(Information given Opens)
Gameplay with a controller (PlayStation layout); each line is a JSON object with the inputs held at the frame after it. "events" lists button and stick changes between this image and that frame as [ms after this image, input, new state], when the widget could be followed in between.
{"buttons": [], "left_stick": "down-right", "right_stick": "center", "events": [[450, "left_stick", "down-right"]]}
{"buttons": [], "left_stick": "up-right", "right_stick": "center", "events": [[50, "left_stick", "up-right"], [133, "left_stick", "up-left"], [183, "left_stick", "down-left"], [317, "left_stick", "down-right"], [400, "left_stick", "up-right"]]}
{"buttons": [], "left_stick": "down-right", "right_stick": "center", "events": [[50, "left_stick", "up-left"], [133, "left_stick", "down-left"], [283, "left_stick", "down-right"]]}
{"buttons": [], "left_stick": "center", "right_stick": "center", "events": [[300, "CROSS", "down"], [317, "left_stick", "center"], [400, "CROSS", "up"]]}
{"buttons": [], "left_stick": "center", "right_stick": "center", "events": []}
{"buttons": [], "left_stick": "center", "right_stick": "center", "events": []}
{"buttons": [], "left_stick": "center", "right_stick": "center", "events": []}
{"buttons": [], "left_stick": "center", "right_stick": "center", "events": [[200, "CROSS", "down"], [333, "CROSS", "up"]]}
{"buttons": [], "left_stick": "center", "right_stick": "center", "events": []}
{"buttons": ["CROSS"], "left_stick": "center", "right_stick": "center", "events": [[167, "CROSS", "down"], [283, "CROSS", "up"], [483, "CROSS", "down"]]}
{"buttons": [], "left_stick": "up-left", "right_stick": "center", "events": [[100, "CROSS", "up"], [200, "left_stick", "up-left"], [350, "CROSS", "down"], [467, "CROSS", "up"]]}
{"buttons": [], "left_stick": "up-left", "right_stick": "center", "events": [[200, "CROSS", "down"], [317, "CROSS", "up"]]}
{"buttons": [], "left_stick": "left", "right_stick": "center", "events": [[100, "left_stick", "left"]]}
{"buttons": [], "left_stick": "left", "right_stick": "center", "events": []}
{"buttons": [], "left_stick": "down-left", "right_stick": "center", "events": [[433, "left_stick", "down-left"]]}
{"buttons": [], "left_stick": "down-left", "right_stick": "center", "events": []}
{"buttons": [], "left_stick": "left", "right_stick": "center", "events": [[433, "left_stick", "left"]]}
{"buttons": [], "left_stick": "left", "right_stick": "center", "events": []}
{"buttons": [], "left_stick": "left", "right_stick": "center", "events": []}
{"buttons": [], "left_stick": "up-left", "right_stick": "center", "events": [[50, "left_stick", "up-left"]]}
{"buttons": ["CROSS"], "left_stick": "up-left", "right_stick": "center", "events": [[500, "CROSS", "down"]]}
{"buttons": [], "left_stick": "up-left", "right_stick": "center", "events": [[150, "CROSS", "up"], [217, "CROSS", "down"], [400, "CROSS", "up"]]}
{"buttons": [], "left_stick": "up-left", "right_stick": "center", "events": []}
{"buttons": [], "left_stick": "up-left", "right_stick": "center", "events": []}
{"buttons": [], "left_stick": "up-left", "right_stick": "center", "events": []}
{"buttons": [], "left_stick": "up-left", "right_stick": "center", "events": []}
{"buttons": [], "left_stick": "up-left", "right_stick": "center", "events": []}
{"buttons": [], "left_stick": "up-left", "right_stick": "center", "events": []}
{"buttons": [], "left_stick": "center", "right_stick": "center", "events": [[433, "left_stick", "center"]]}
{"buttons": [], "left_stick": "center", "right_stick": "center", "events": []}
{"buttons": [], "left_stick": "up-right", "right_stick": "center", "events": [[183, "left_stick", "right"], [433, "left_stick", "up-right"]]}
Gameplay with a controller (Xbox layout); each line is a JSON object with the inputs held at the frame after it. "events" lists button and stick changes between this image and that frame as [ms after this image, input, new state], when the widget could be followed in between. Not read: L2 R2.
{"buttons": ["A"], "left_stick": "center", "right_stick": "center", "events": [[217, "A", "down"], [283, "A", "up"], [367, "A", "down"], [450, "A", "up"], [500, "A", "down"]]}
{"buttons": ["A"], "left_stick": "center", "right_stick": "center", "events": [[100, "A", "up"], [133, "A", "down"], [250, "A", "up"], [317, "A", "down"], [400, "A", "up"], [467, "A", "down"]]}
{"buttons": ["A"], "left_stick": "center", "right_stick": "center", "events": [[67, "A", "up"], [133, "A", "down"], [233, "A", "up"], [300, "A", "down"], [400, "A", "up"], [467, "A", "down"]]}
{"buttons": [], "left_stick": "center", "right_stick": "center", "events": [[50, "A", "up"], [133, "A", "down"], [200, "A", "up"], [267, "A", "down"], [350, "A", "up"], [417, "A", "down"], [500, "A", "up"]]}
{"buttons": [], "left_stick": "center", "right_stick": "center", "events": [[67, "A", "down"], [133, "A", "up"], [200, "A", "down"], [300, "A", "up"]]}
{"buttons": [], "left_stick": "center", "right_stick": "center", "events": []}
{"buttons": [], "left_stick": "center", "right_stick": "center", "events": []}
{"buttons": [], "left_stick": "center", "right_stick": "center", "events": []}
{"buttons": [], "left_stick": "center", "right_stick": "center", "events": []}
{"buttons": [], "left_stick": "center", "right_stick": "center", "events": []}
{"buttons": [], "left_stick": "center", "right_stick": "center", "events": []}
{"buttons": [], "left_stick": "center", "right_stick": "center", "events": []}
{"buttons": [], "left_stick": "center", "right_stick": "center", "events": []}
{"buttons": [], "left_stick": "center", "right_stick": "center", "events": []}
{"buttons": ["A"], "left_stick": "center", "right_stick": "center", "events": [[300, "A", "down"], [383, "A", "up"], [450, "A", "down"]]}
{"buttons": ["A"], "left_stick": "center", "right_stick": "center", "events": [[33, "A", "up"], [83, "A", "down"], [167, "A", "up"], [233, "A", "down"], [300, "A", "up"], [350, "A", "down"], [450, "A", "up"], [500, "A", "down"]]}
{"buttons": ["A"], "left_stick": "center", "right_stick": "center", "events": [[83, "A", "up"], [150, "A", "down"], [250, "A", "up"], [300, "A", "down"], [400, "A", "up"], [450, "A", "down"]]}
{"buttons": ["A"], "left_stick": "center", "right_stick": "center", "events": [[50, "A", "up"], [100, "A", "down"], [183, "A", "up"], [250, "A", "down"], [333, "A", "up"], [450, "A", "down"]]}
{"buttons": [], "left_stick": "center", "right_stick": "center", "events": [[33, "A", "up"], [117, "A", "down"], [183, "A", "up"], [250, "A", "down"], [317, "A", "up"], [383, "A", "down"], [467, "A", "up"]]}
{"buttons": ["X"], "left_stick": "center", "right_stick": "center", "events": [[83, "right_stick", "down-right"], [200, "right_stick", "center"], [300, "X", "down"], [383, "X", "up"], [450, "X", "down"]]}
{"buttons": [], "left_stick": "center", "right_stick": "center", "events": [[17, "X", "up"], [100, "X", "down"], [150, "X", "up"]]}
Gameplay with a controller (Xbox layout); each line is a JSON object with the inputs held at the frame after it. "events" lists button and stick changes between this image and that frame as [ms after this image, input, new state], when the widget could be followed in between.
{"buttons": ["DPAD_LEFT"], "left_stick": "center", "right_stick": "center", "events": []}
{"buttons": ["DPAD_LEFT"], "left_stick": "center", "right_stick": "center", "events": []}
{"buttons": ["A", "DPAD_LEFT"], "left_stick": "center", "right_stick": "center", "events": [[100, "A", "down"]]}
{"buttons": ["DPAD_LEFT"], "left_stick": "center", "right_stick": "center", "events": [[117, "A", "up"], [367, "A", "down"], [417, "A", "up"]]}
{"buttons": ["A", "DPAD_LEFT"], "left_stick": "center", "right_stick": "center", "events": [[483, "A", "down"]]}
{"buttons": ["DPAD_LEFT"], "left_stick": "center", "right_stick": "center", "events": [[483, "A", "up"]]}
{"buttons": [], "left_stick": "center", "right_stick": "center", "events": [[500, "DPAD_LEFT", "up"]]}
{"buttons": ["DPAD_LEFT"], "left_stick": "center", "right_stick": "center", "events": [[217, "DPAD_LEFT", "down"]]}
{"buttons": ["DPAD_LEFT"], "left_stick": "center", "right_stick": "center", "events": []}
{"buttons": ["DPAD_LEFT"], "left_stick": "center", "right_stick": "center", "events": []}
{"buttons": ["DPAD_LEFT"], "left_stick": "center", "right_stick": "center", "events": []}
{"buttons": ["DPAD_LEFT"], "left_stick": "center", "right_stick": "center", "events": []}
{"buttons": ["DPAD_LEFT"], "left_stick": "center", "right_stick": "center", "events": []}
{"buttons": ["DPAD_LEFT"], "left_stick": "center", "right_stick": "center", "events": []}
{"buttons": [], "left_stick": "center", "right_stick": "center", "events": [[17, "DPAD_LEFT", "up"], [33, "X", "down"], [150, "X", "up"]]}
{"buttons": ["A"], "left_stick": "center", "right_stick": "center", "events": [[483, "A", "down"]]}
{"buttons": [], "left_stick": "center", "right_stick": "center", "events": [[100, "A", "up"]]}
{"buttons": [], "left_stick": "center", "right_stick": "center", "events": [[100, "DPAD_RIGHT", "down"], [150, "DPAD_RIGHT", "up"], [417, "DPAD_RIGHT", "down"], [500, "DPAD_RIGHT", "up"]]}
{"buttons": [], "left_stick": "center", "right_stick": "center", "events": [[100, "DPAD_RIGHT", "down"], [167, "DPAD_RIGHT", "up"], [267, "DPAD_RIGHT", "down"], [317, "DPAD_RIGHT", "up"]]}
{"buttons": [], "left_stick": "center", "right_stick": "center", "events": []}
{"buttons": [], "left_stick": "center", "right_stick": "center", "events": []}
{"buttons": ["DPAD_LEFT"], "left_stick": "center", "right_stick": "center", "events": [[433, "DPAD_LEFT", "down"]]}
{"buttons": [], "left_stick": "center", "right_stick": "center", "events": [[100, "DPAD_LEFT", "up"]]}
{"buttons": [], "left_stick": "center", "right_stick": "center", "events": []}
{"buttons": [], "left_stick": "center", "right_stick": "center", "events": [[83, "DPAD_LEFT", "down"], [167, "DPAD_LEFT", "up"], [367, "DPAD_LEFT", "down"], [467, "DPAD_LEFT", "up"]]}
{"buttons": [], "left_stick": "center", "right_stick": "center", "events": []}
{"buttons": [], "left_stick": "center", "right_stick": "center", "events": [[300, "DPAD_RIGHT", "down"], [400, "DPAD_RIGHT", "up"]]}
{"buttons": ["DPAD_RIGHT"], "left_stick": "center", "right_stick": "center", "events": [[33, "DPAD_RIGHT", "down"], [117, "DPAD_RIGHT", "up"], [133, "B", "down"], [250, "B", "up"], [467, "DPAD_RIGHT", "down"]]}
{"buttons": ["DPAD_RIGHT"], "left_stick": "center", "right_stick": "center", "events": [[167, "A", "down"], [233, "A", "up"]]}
(Information given Closes)
* Try it *
Check each line above for the word "Xbox" and copy the ones that have it.

* Solution for this task *
Gameplay with a controller (Xbox layout); each line is a JSON object with the inputs held at the frame after it. "events" lists button and stick changes between this image and that frame as [ms after this image, input, new state], when the widget could be followed in between. Not read: L2 R2.
Gameplay with a controller (Xbox layout); each line is a JSON object with the inputs held at the frame after it. "events" lists button and stick changes between this image and that frame as [ms after this image, input, new state], when the widget could be followed in between.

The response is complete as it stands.